→ **WHAT THIS TASK INVOLVES**: With all pictures excluded, restate the records that follow exactly as written.

--

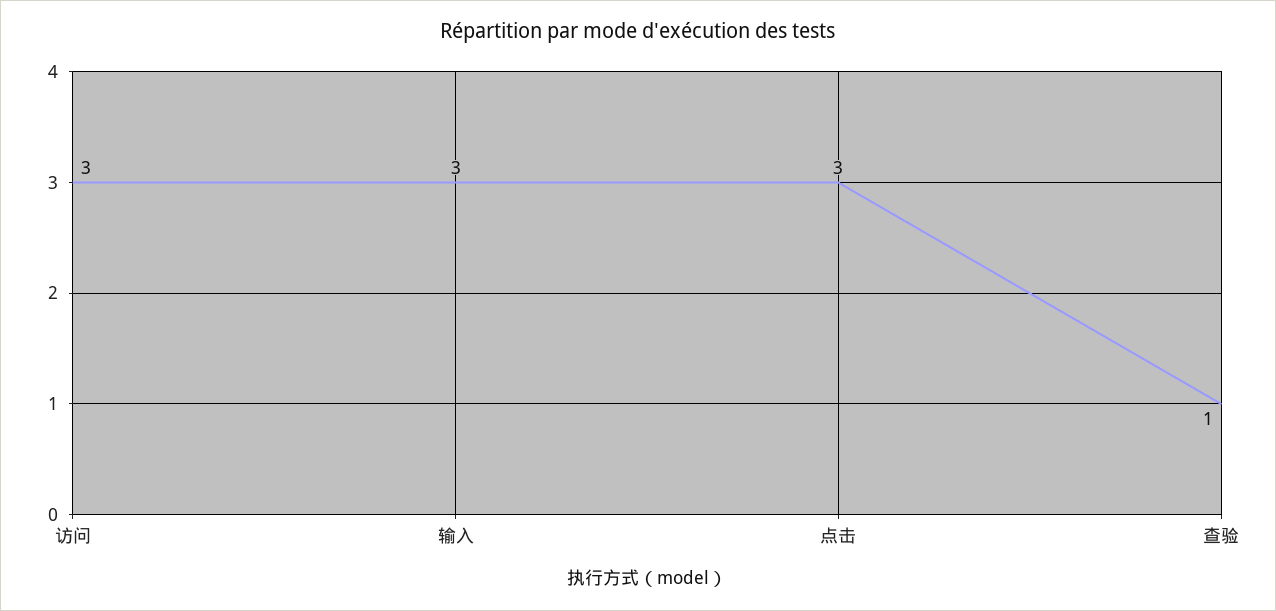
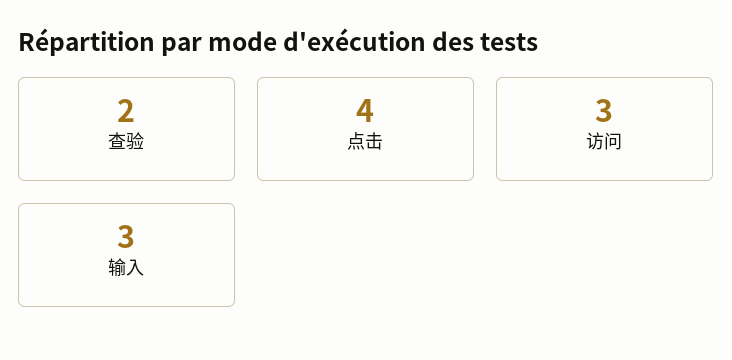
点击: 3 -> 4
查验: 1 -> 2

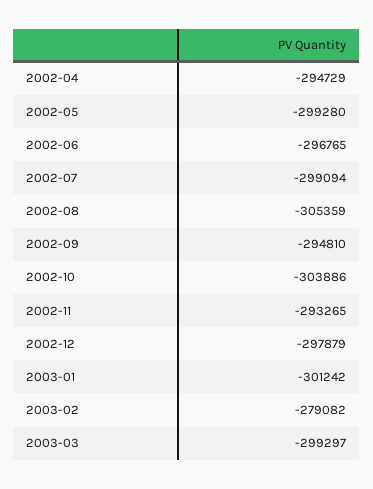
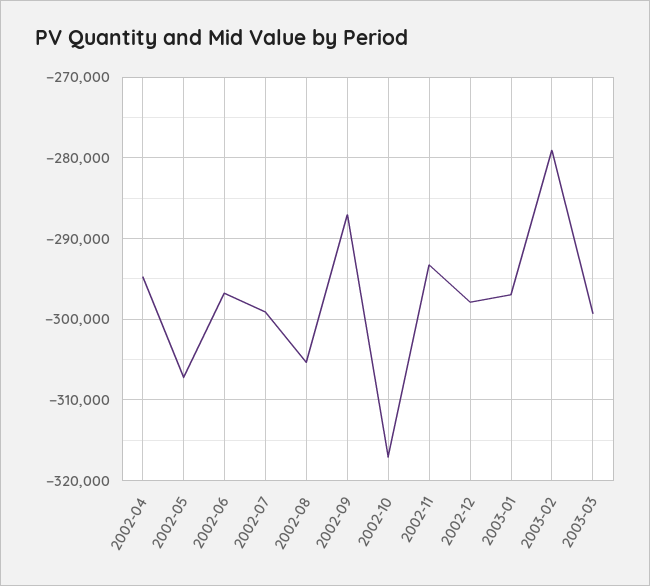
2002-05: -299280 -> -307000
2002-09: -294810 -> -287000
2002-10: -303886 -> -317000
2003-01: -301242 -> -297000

--

→ **RESPONSE TO THIS TASK**:
点击: 3 -> 4
查验: 1 -> 2

2002-05: -299280 -> -307000
2002-09: -294810 -> -287000
2002-10: -303886 -> -317000
2003-01: -301242 -> -297000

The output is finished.